My ex-boyfriend is going have to and you should think this way “scratch his way through a brick wall with his fingernails to get me back.”

“A MAN ALWAYS HAS TOO LOVE YOU MORE” A older wiser woman told me that years ago. When we love them more we always do more work.

“I keep hoping” When you say this is sound hopeless, I’m sorry I am not trying to hurt you, I’m there, I know, , in the book I told you about the more you HOPE, you are holding yourself back to your future, believe I understand.

Paris888

iVillage Member
Registered: 03-24-2006
Tue, 12-12-2006 - 1:55pm
It's just so amazing for me to see how many of us have the same problem, men starting out so great, and then just dropping the ball. What is up with that? I guess it's like you guys keep saying, it's not meant for us to understand. I've posted here many times and you guys are probably tired of hearing from me, but I think I made a little progress today. Just to recap, I got drunk a couple of weeks ago and called my ex in the middle of the night bawling that we work things out because I was miserable without him and demanded that he talk to me. He hung up the phone in my face, so I sent him a really nasty text, wishing death on him or something like that for hurting me. Then I texted him an apology after a session with my therapist because I really did feel bad about what I had done. He has yet to respond. That was a week ago. I've seen him in passing a few times, and he doesn't even acknowledge my presence and I've been doing pretty good about ignoring him too. Well, today, he had a nerve to say "good morning," and I just looked at him and rolled my eyes and walked away. I don't know, but that made me feel so good. A few weeks ago, I probably would have taken that simple "good morning" to mean that he was ready to talk and I would have called or email him. But, I didn't even get my hopes up this time. I just walked away and let it go. I think I'm finally grasping the fact that it really is over.

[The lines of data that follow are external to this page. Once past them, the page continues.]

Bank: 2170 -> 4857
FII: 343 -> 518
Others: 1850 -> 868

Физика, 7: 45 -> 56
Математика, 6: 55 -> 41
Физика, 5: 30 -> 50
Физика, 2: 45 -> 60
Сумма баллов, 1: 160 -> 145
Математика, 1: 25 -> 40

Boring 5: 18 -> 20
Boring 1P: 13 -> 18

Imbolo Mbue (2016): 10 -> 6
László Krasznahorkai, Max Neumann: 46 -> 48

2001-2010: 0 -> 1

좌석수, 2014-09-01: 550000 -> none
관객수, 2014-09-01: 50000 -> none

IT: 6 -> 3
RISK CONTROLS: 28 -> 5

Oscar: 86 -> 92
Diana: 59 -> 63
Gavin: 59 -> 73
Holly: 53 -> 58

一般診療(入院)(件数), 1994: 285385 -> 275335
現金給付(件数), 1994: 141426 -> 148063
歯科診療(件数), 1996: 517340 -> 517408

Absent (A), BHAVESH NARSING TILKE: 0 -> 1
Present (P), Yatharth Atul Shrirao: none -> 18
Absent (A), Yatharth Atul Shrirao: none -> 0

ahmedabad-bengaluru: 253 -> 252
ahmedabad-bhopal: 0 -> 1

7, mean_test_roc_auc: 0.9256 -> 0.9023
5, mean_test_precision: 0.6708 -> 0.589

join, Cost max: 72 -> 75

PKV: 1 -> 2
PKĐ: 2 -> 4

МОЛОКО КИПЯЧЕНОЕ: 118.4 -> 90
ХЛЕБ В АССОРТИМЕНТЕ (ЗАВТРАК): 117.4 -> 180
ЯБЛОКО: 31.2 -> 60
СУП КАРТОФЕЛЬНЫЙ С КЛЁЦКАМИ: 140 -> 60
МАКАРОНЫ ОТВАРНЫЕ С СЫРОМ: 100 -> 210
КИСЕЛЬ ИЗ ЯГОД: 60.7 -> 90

Aren't you guys proud of me?
iVillage Member
Registered: 03-18-2004
Tue, 12-12-2006 - 2:19pm
you are not pathetic. You do deserve more though. I know it's easier said than done, but you have to let go. He is not respectful of you or your feelings. If he were, he wouldn't come around until he has figured out what he wants. Instead, he wants to keep you at arms length while he figures it out. Please don't waste anymore of your tiem on him. Get out, get back with friends and family who love and care for you!